Poniższy artykuł został poświęcony mediacji rodzinnej w Polsce. Analizie poddano badania z lat 2006–2020, a więc cały okres funkcjonowania mediacji w postępowaniu cywilnym. Decyzja o wyłączeniu z niniejszego opracowania spraw o rozwód i o separacje została podyktowana faktem, iż w zestawieniach Resortu Sprawiedliwości sprawy o rozwód i separację ewidencjonowane są łącznie z pozostałymi sprawami cywilnymi, czyniąc je niemożliwymi do wyodrębnienia.
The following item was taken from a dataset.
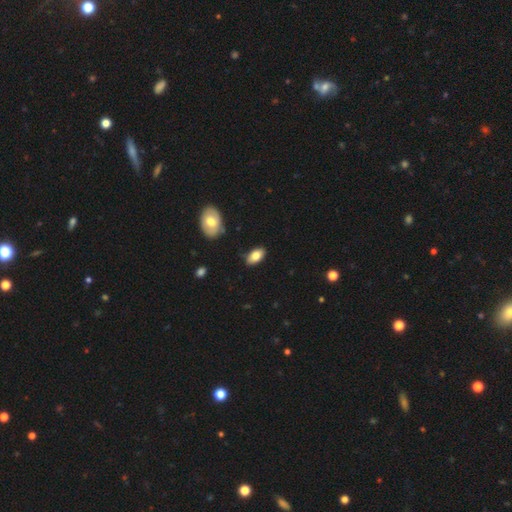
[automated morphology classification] A smooth galaxy with no disk features (81%) that is in between round and cigar-shaped (93%).

Vote fractions:
- Smooth or featured? smooth: 81% / featured or disk: 12% / star or artifact: 7%
- How rounded? in between: 93% / round: 4% / cigar-shaped: 3%
- Merging? none: 84% / minor disturbance: 12% / major disturbance: 2% / merger: 2%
Celem niniejszego artykułu jest zbadanie jakie jest tempo rozwoju mediacji rodzinnych w Polsce od początku jej funkcjonowania, a także w jakich sprawach strony najczęściej zawierają ugodę. W niniejszym artykule analizie poddano następujące zmienne:
1) liczba przeprowadzonych mediacji rodzinnych w latach 2006–2020; 2) liczba zawartych ugód w sprawach o ustalenie kontaktów, miejsca pobytu małoletniego, o alimenty, a także sprawy z zakresu władzy rodzicielskiej oraz postępowania w trybie Konwencji Haskiej z 1980 r. w sprawie o rodzicielskie uprowadzenie dziecka; 3) stosunek zawartych ugód do liczby przeprowadzonych mediacji rodzinnych (skuteczność mediacji).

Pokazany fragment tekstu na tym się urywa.